### TASK ITEM
Copy the lines below exactly, starting with the first and finishing with the one holding "マイケル、、、 ジャクソン、、、"; do not copy the pictures.

= Beginning of Section =

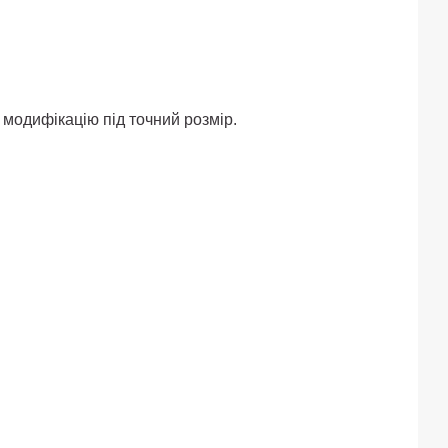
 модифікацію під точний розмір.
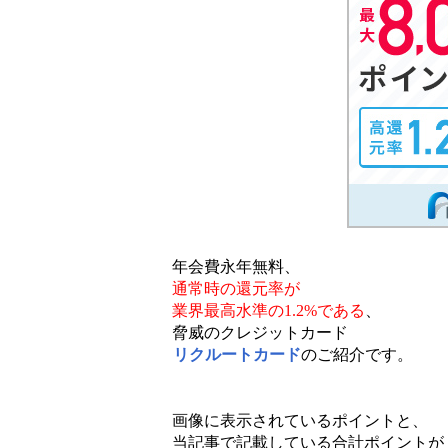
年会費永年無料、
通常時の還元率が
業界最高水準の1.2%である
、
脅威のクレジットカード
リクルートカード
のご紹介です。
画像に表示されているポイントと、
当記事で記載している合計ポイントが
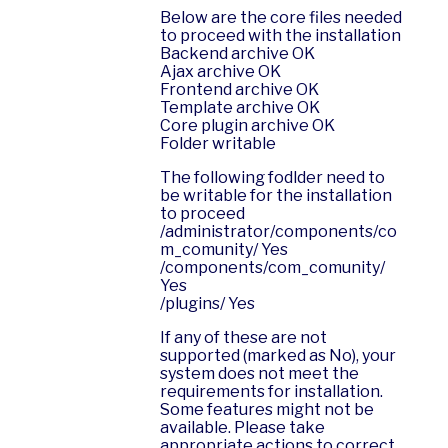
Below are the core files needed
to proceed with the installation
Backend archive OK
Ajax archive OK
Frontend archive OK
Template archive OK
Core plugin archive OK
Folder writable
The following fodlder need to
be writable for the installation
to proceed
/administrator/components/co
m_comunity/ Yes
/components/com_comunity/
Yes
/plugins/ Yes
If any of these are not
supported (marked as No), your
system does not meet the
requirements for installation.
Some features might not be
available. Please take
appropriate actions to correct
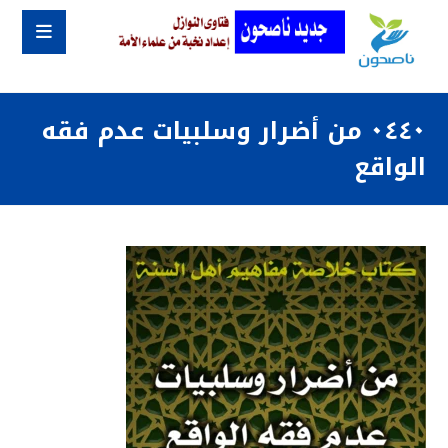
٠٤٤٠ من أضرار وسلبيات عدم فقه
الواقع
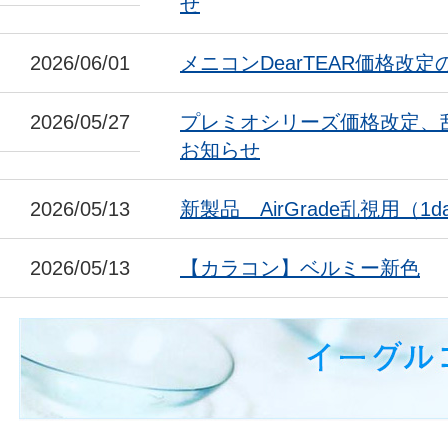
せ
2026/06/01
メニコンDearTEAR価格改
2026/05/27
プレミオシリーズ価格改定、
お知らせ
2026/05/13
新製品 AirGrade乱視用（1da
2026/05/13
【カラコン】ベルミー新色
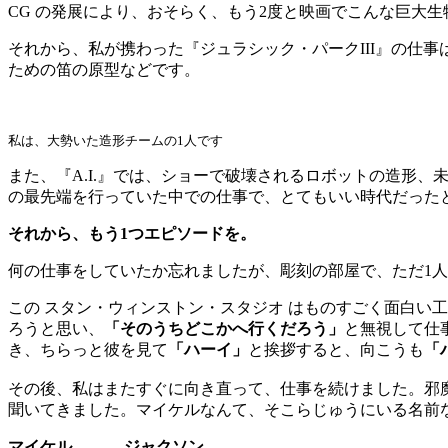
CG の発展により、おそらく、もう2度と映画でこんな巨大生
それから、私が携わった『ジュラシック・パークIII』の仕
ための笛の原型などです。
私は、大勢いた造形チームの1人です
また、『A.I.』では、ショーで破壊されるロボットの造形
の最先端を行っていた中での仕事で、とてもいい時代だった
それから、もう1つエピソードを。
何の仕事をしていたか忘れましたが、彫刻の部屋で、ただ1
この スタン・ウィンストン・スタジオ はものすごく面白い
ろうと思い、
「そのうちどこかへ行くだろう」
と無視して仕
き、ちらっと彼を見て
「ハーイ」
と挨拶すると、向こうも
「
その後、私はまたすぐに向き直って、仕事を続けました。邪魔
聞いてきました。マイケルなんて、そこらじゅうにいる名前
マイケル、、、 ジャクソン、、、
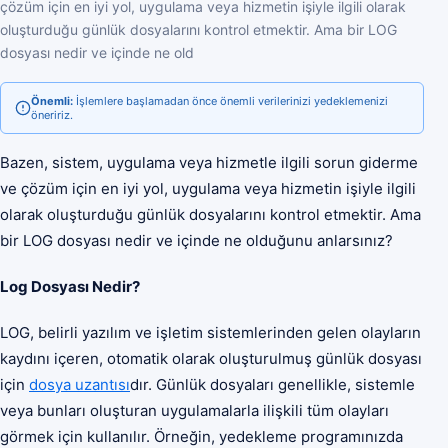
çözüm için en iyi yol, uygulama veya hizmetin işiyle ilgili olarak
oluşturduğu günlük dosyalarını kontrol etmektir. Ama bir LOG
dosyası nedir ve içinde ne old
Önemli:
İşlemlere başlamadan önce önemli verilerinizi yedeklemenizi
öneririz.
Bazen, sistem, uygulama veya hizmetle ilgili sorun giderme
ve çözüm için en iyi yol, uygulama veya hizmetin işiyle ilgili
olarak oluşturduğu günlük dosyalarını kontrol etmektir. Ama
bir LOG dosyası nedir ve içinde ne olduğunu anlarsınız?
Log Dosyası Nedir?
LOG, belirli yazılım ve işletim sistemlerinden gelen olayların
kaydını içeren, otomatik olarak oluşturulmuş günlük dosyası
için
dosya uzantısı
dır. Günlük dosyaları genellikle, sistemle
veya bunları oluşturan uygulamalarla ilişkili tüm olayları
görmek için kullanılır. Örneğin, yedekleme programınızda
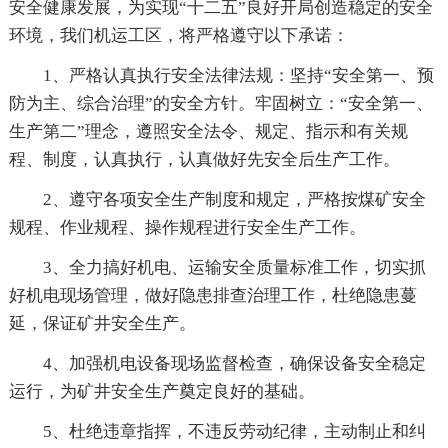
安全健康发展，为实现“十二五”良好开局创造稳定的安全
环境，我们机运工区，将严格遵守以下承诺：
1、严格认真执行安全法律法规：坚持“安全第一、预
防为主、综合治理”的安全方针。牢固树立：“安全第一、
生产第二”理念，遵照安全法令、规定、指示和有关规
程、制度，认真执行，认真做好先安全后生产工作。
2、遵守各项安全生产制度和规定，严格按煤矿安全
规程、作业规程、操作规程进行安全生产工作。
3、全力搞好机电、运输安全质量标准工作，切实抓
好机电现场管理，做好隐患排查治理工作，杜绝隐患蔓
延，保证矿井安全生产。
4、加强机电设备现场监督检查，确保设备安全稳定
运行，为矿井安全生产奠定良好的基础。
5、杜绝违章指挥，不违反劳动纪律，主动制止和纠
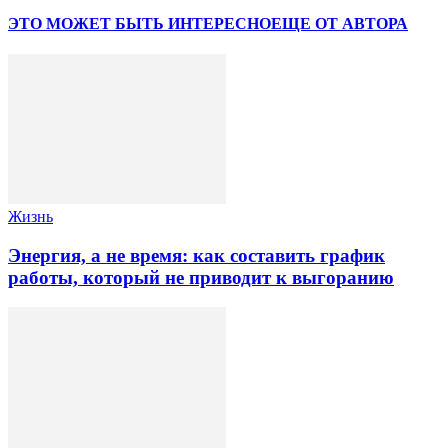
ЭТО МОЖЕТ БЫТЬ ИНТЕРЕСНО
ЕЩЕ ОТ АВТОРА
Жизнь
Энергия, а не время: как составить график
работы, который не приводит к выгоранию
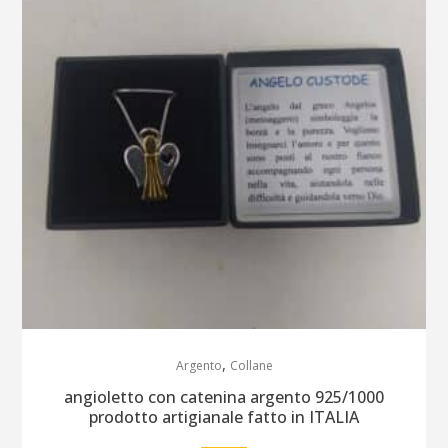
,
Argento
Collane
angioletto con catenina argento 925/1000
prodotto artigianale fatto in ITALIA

= End of Section =

### WRITTEN RESPONSE
 модифікацію під точний розмір.
年会費永年無料、
通常時の還元率が
業界最高水準の1.2%である
、
脅威のクレジットカード
リクルートカード
のご紹介です。
画像に表示されているポイントと、
当記事で記載している合計ポイントが
Below are the core files needed
to proceed with the installation
Backend archive OK
Ajax archive OK
Frontend archive OK
Template archive OK
Core plugin archive OK
Folder writable
The following fodlder need to
be writable for the installation
to proceed
/administrator/components/co
m_comunity/ Yes
/components/com_comunity/
Yes
/plugins/ Yes
If any of these are not
supported (marked as No), your
system does not meet the
requirements for installation.
Some features might not be
available. Please take
appropriate actions to correct
٠٤٤٠ من أضرار وسلبيات عدم فقه
الواقع
せ
2026/06/01
メニコンDearTEAR価格改
2026/05/27
プレミオシリーズ価格改定、
お知らせ
2026/05/13
新製品 AirGrade乱視用（1da
2026/05/13
【カラコン】ベルミー新色
CG の発展により、おそらく、もう2度と映画でこんな巨大生
それから、私が携わった『ジュラシック・パークIII』の仕
ための笛の原型などです。
私は、大勢いた造形チームの1人です
また、『A.I.』では、ショーで破壊されるロボットの造形
の最先端を行っていた中での仕事で、とてもいい時代だった
それから、もう1つエピソードを。
何の仕事をしていたか忘れましたが、彫刻の部屋で、ただ1
この スタン・ウィンストン・スタジオ はものすごく面白い
ろうと思い、
「そのうちどこかへ行くだろう」
と無視して仕
き、ちらっと彼を見て
「ハーイ」
と挨拶すると、向こうも
「
その後、私はまたすぐに向き直って、仕事を続けました。邪魔
聞いてきました。マイケルなんて、そこらじゅうにいる名前
マイケル、、、 ジャクソン、、、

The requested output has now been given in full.